▸ PROBLEMS AND TASKS:
**A.** List every dollar amount written with a dollar sign in the text on Boston Archdiocese finances.
**B.** Return the stretch of the text on Boston Archdiocese finances from "Other than the" through "and not parish?", copied word for word.

▸ TEXT PASSAGE:
---*---

Ongoing Sexual Abuse Costs
For the year, the total cost of sexual abuse settlements  was $1.73 million, plus there were costs incurred related to abuse prevention, outreach and other costs  of $3.07 million, for a total expenditure of $4.8 million during fiscal year 2015. When will this end?

1/3 of Parishes are In the Red
The 2016 Central Ministries Budget Plan informs us that 1/3 of all parishes are running an annual deficit. “Currently, about one-third of parishes are not self-sustaining with some requiring financial subsidy, either directly of indirectly, by the Archdiocese.”

Other than the above issues, the fiscal health of the Boston Archdiocese is just great! . The Boston Archdiocese is contemplating the idea of launching a major capital campaign to raise hundreds of millions of dollars (rumors have it targeted at anywhere from $100M to more than $300M), and it would surely take that amount of money to repay debt and unfunded liabilities, let alone provide for other long-term needs. Meanwhile, we hear many stories about struggles with the Disciples in Mission initiative (DIM), but that is a topic for another post…

22 Responses to Boston Archdiocese Income Declined $20M in Fiscal 2015; Lost $5M

  1. Joyful Noise says:

    Thanks for all this work, BCI. QUESTION: Where would the RCAB be without all the sales of parish property? Is that the sale revenue they mention in this report or is that revenue just RCAB and not parish?

---*---

▸ RECORD LIST:
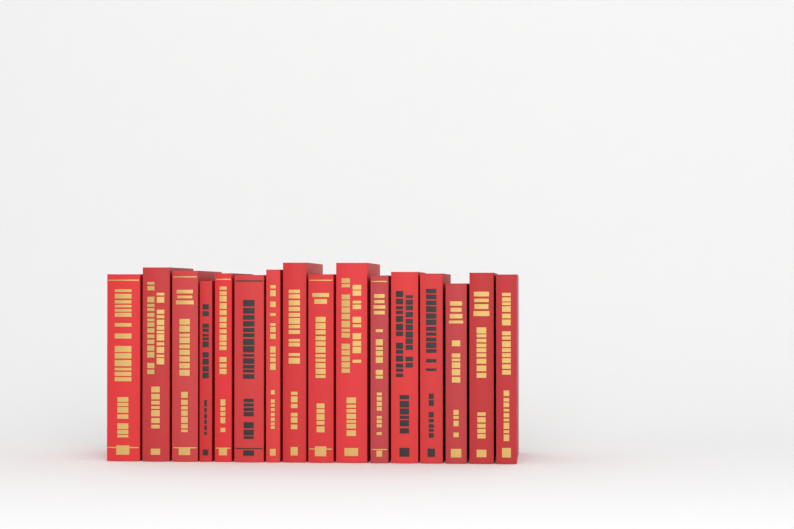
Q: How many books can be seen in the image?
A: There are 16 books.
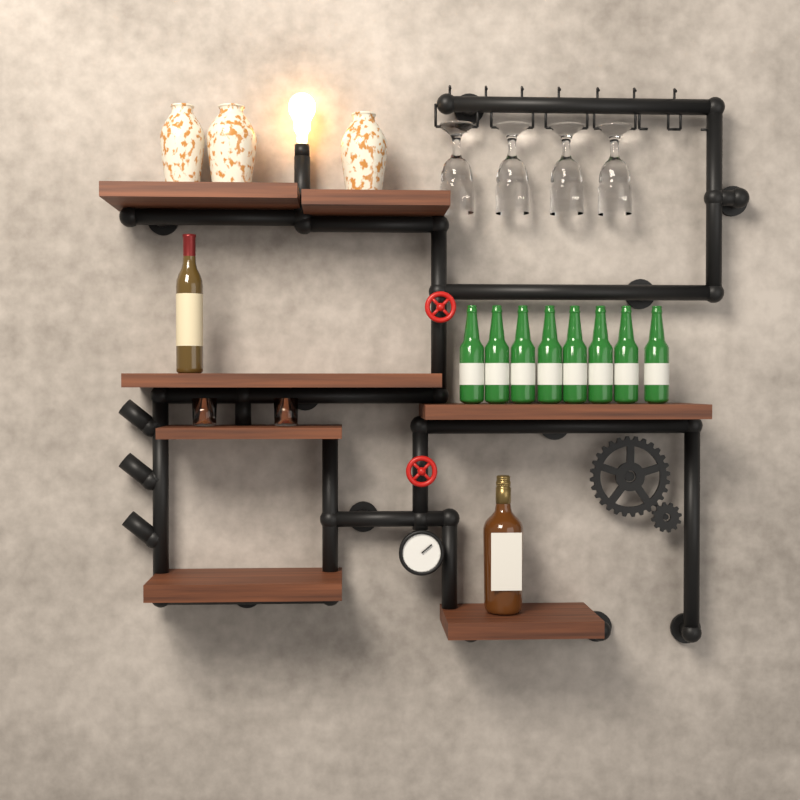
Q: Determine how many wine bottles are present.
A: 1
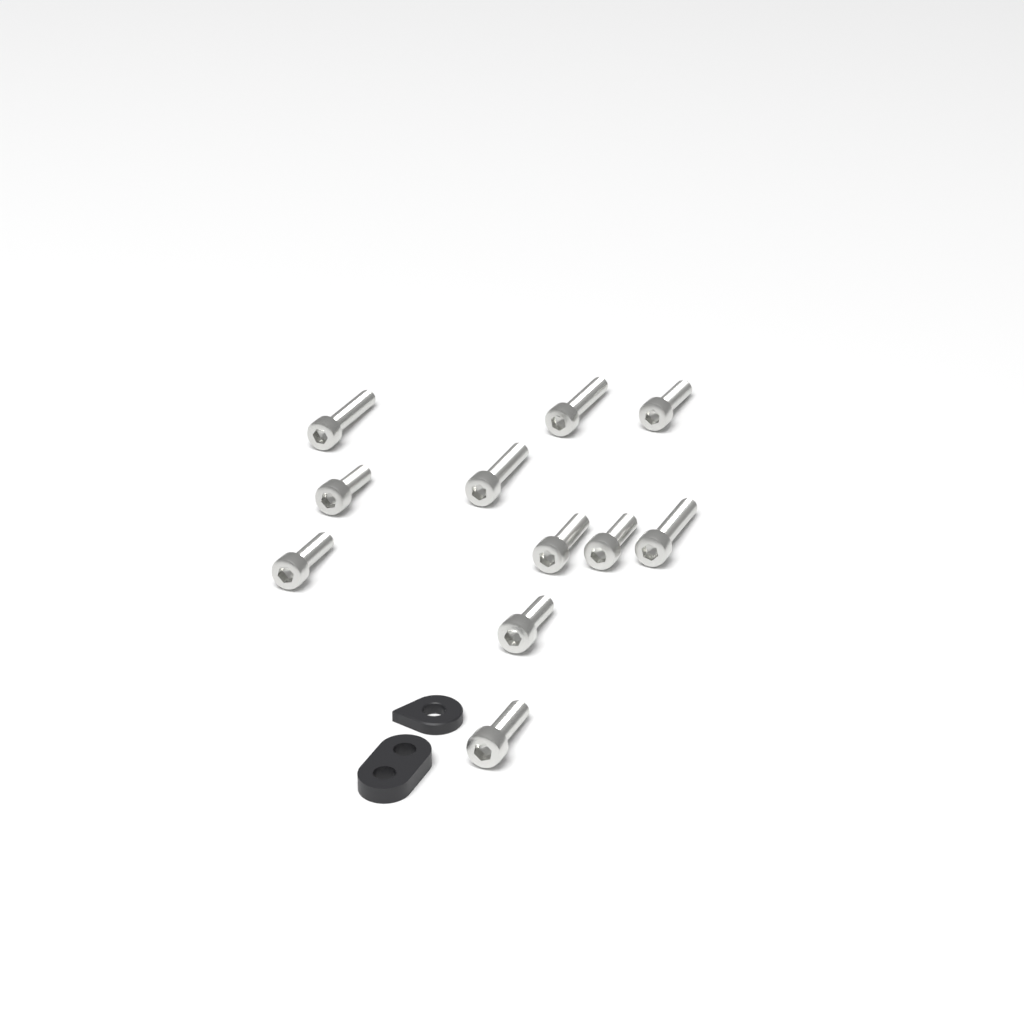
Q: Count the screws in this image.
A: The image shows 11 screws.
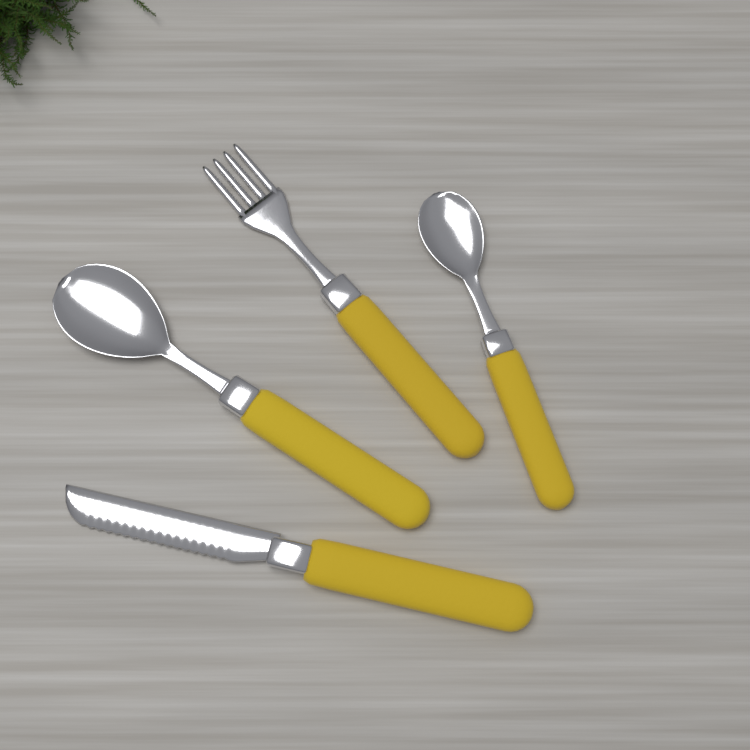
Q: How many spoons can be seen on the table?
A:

---*---

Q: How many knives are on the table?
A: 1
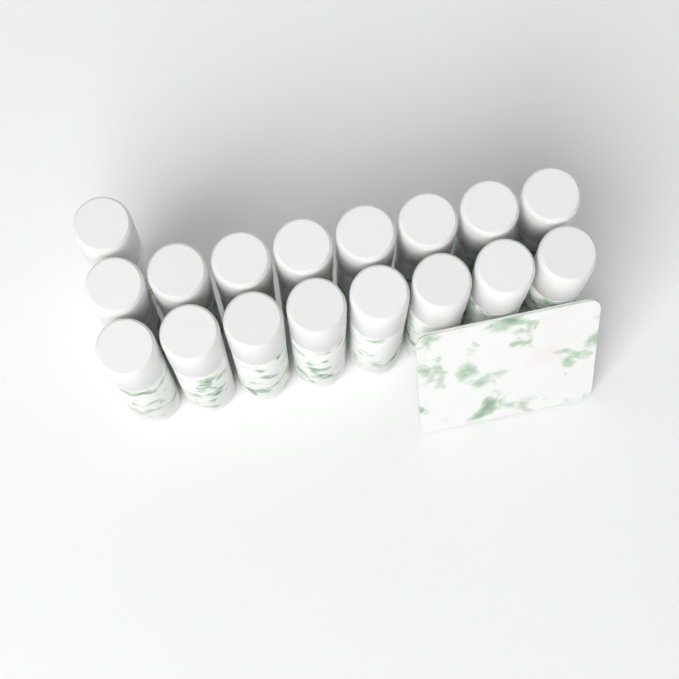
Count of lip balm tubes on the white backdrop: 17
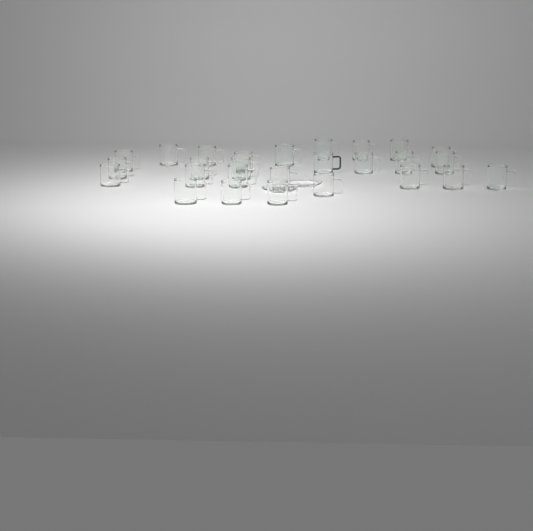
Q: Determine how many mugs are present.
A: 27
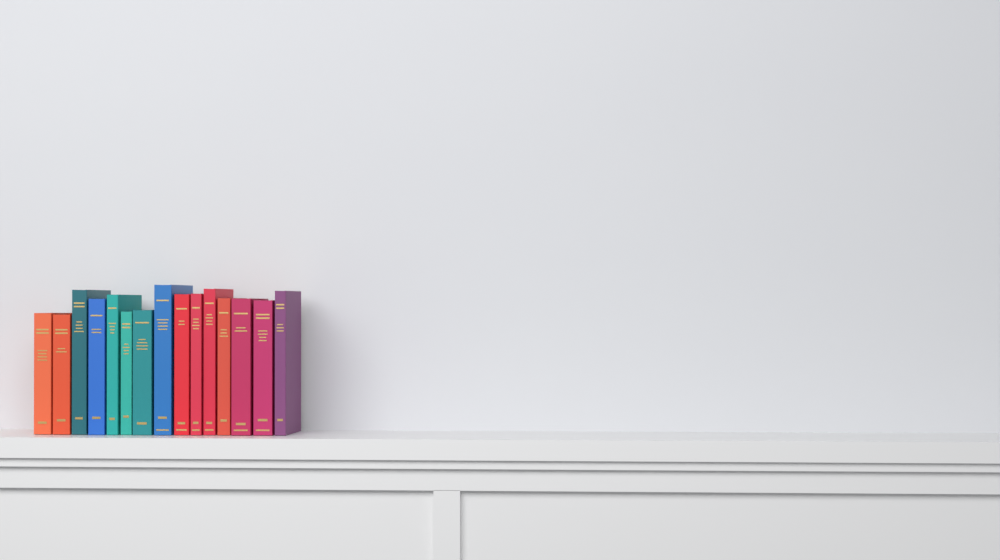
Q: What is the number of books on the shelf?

---*---

▸ OUTPUTS:
**A.**
$1.73 million
$3.07 million
$4.8 million
$100M
$300M
$20M
$5M

**B.**
Other than the above issues, the fiscal health of the Boston Archdiocese is just great! . The Boston Archdiocese is contemplating the idea of launching a major capital campaign to raise hundreds of millions of dollars (rumors have it targeted at anywhere from $100M to more than $300M), and it would surely take that amount of money to repay debt and unfunded liabilities, let alone provide for other long-term needs. Meanwhile, we hear many stories about struggles with the Disciples in Mission initiative (DIM), but that is a topic for another post…

22 Responses to Boston Archdiocese Income Declined $20M in Fiscal 2015; Lost $5M

  1. Joyful Noise says:

    Thanks for all this work, BCI. QUESTION: Where would the RCAB be without all the sales of parish property? Is that the sale revenue they mention in this report or is that revenue just RCAB and not parish?